# taz.de -- Türkische Juristin in Gefängnis: Anwältin im Hungerstreik gestorben
       
       > Ebru Timtik ist nach 238 Tagen Verzicht auf Nahrung in einem Istanbuler
       > Haftkrankenhaus gestorben. Sie war wegen Terrorvorwürfen verurteilt
       > worden.
       
 (IMG) Bild: Ebru Timtik im jahr 2016 in Istanbul
       
       ISTANBUL taz | Am Donnerstagabend ist die Anwältin Ebru Timtik nach
       insgesamt 238 Tagen Hungerstreik in einem Haftkrankenhaus gestorben. Sie
       wollte mit ihrem Hungerstreik ihre Freilassung aus dem Gefängnis und ein
       „faires Verfahren“ durchsetzen. Ein Kollege von ihr, der ebenfalls
       inhaftierte Aytac Ünsal, ist auch seit Monaten im Hungerstreik und nach
       Angaben des Istanbuler Anwaltsvereins ebenfalls in Lebensgefahr.
       
       Ebru Timtik und Aytac Ünsal gehören zu einer Gruppe von 18 AnwältInnen, die
       alle im März 2019 als Mitglieder, Anführer oder Unterstützer einer
       terroristischen Vereinigung – gemeint ist die DHKP/C (Revolutionäre
       Volksbefreiungspartei/Front) – zu jeweils langjährigen Haftstrafen
       verurteilt worden waren. Ebru Timtik war zu 13 Jahren und 6 Monaten
       Gefängnis verurteilt worden und saß zuletzt im Knast in [1][Silivri, dem
       Hauptgefängnis für politische Gefangene in der Türkei].
       
       Nachdem eine Berufungskammer das Urteil gegen Timtik und ihre
       Mitangeklagten bestätigt hatte, lief zuletzt noch ein Revisionsantrag vor
       dem Obersten Gericht der Türkei.
       
       Ebru Timtik war Anwältin in einem linken Anwaltskollektiv „Anwaltskanzlei
       des Volkes“ und gehörte wie alle anderen Angeklagten auch der so genannten
       „Progressiven Anwaltsvereinigung“ an.

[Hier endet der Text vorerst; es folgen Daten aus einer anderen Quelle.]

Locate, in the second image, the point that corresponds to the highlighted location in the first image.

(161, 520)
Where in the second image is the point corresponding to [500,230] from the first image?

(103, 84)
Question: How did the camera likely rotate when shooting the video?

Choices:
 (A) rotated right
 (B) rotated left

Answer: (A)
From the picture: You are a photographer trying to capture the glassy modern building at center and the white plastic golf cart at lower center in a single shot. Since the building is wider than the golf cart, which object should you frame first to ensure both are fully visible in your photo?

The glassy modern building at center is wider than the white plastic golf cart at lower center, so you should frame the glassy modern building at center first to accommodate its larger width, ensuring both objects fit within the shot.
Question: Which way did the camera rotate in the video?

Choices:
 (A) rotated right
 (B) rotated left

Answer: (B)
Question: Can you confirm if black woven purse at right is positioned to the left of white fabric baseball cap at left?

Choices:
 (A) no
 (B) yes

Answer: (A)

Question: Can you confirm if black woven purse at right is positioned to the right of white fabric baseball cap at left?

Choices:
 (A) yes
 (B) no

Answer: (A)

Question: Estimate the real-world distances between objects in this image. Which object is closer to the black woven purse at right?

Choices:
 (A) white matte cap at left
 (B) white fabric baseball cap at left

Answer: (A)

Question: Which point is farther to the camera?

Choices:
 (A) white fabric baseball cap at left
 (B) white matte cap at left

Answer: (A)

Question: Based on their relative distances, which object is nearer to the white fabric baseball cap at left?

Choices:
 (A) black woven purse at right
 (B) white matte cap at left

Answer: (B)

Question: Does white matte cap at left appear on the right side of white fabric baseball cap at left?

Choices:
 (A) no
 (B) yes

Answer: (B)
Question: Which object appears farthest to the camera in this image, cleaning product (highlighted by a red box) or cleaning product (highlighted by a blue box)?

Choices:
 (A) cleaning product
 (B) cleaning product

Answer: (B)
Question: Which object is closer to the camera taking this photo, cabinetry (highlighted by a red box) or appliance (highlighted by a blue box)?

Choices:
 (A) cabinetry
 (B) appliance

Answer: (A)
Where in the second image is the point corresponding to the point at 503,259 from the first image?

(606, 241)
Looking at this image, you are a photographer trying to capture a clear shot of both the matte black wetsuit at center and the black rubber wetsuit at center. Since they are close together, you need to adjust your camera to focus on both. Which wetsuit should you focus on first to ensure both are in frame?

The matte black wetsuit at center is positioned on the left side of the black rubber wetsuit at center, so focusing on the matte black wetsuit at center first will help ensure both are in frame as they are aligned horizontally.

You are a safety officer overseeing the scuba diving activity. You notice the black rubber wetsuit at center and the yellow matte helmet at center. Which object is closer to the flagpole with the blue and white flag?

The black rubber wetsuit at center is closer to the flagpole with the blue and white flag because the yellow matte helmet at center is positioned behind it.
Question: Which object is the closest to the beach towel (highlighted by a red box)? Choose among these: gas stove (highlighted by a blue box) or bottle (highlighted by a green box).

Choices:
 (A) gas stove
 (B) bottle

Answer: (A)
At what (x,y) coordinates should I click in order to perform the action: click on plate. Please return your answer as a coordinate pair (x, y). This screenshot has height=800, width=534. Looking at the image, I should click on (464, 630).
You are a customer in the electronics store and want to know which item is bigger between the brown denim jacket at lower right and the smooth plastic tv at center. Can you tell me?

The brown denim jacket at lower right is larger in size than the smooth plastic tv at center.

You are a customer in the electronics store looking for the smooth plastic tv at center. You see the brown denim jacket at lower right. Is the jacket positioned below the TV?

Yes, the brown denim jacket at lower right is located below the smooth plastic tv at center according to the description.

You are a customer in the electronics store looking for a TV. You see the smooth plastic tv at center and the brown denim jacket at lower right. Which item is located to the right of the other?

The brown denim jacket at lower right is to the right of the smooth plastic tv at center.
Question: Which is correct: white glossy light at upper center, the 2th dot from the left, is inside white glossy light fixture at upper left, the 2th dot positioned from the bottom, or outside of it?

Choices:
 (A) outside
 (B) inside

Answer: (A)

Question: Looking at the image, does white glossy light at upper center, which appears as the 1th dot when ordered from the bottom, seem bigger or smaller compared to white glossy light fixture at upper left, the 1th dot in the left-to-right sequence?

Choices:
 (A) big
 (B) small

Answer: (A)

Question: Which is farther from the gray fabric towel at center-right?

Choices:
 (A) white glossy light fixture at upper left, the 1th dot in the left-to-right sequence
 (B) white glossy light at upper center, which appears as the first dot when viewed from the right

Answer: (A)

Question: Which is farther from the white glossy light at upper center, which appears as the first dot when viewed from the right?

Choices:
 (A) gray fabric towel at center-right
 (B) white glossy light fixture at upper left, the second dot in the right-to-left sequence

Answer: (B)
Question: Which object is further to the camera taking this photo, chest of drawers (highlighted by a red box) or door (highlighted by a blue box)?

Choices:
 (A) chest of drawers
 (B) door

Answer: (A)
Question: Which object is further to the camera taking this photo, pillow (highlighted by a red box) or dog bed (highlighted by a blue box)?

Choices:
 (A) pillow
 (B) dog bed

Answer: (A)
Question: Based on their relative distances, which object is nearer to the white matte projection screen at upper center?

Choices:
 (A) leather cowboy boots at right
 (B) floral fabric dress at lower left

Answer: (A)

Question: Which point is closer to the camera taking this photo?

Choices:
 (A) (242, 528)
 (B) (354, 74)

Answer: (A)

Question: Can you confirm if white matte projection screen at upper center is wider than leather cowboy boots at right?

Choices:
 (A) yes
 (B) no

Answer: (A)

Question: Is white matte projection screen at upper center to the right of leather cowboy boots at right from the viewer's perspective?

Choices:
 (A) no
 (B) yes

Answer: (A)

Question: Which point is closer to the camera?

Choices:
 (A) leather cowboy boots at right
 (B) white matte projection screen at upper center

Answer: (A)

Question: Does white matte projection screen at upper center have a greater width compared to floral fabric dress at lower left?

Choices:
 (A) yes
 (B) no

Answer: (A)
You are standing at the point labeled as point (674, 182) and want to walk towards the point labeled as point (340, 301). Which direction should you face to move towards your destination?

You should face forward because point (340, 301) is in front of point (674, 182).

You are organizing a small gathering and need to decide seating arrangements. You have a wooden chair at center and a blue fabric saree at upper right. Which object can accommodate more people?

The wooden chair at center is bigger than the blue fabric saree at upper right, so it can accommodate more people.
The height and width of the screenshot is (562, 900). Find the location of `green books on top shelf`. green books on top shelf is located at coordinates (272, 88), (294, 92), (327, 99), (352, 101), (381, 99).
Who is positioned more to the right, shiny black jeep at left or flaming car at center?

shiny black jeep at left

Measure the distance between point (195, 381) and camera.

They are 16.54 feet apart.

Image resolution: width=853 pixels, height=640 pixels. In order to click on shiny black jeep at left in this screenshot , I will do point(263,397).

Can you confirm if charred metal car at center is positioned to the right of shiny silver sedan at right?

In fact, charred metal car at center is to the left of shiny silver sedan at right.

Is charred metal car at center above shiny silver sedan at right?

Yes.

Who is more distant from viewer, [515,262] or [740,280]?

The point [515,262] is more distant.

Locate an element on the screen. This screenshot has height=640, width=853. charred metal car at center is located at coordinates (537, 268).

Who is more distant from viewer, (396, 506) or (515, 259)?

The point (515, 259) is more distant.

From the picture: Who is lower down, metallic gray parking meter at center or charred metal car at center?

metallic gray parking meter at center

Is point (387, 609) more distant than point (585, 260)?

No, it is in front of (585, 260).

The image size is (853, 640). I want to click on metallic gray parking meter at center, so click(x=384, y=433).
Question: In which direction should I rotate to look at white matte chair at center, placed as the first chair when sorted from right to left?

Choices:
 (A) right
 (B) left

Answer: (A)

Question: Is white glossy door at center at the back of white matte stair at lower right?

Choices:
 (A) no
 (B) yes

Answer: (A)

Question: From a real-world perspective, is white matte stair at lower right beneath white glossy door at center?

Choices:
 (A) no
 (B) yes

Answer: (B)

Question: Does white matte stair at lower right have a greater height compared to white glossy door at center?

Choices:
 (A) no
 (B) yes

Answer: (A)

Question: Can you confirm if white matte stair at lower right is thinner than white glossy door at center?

Sowohl die Anwaltskanzlei des Volkes
       wie auch die übergeordnete Anwaltsvereinigung wird von der türkischen
       Regierung und den Strafverfolgungsbehörden insgesamt eine Nähe zur DHKP/C
       unterstellt.
       
       ## Timtik soll Kassiber geschmuggelt haben, so der Vorwuf
       
       Die DHKP/C geht ursprünglich auf die linksradikale Devrimci Sol zurück, die
       zu den bewaffneten linken Organisationen der Türkei gehörte, die in den
       70er Jahren für eine sozialistische Türkei gekämpft haben und nach dem
       Militärputsch vom 12. September 1980 mehr oder weniger ausgelöscht wurden.
       
       Die DHKP/C gehörte zu den wenigen linksradikalen Gruppen, die anschließend
       noch bewaffnete Anschläge verübten und dabei Wirtschaftsbosse, Polizisten
       und Staatsanwälte töteten. Im Herbst 2000 führte die Gruppe einen der
       längsten und verlustreichsten Hungerstreiks der türkischen Geschichte in
       verschiedenen Gefängnissen durch, bei dem insgesamt 122 ihrer Mitglieder
       starben. Als die Regierung im Dezember 2000 die Gefängnisse, in den die
       Hungerstreiks durchgeführt wurden, gewaltsam stürmen ließ, starben noch
       einmal 28 Menschen.
       
       In den letzten Jahren wurden die angeblich von der DHKP/C durchgeführten
       Anschläge immer bizarrer, darunter waren ein Angriff auf die US-Botschaft
       in Ankara und auf das [2][Polizeihauptquartier in Istanbul].
       
       Ebru Timtik wurde konkret vorgeworfen, als Anwältin Kassiber von
       DHKP/C-Gefangenen aus dem Gefängnis herausgeschmuggelt zu haben. Vertreter
       europäischer Anwaltsvereinigungen, die den Prozess 2018/19 beobachtet
       haben, kamen in einem Bericht vom Oktober 2019 zu dem Ergebnis, dass bei
       dem Verfahren die Rechte der Angeklagten grob verletzt wurden. Der
       Vorsitzende der Istanbuler Anwaltskammer Mehmet Durakoglu forderte am
       Freitag die Behörden auf, wenigstens das Leben von Aytac Ünsal zu retten.